SOURCE DATA:
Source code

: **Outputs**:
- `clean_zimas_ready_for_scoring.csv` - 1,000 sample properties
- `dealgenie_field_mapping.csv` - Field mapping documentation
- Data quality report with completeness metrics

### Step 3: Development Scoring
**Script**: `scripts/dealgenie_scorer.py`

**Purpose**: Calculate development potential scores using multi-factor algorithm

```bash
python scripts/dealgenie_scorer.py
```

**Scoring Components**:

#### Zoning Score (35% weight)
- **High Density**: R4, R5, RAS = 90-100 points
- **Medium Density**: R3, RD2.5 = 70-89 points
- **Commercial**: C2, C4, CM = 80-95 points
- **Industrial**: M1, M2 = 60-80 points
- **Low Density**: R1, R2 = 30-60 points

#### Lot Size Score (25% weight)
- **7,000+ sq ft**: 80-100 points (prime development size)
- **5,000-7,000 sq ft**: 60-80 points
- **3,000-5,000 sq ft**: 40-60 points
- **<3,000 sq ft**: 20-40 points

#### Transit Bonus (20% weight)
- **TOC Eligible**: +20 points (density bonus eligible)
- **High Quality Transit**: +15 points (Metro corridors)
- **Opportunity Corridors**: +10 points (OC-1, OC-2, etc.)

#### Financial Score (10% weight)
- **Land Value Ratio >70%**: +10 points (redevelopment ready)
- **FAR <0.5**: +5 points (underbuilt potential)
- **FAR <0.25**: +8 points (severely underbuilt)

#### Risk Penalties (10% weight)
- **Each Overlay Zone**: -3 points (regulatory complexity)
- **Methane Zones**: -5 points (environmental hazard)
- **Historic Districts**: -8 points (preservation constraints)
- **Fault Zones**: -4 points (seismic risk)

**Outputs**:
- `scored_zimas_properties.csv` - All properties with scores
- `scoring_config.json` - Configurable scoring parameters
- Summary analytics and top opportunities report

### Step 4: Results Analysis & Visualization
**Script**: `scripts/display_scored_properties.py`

TASK BRIEF:
Each record above should be reproduced in full, exactly as it stands.

EXERCISE SOLUTION:
Source code

: **Outputs**:
- `clean_zimas_ready_for_scoring.csv` - 1,000 sample properties
- `dealgenie_field_mapping.csv` - Field mapping documentation
- Data quality report with completeness metrics

### Step 3: Development Scoring
**Script**: `scripts/dealgenie_scorer.py`

**Purpose**: Calculate development potential scores using multi-factor algorithm

```bash
python scripts/dealgenie_scorer.py
```

**Scoring Components**:

#### Zoning Score (35% weight)
- **High Density**: R4, R5, RAS = 90-100 points
- **Medium Density**: R3, RD2.5 = 70-89 points
- **Commercial**: C2, C4, CM = 80-95 points
- **Industrial**: M1, M2 = 60-80 points
- **Low Density**: R1, R2 = 30-60 points

#### Lot Size Score (25% weight)
- **7,000+ sq ft**: 80-100 points (prime development size)
- **5,000-7,000 sq ft**: 60-80 points
- **3,000-5,000 sq ft**: 40-60 points
- **<3,000 sq ft**: 20-40 points

#### Transit Bonus (20% weight)
- **TOC Eligible**: +20 points (density bonus eligible)
- **High Quality Transit**: +15 points (Metro corridors)
- **Opportunity Corridors**: +10 points (OC-1, OC-2, etc.)

#### Financial Score (10% weight)
- **Land Value Ratio >70%**: +10 points (redevelopment ready)
- **FAR <0.5**: +5 points (underbuilt potential)
- **FAR <0.25**: +8 points (severely underbuilt)

#### Risk Penalties (10% weight)
- **Each Overlay Zone**: -3 points (regulatory complexity)
- **Methane Zones**: -5 points (environmental hazard)
- **Historic Districts**: -8 points (preservation constraints)
- **Fault Zones**: -4 points (seismic risk)

**Outputs**:
- `scored_zimas_properties.csv` - All properties with scores
- `scoring_config.json` - Configurable scoring parameters
- Summary analytics and top opportunities report

### Step 4: Results Analysis & Visualization
**Script**: `scripts/display_scored_properties.py`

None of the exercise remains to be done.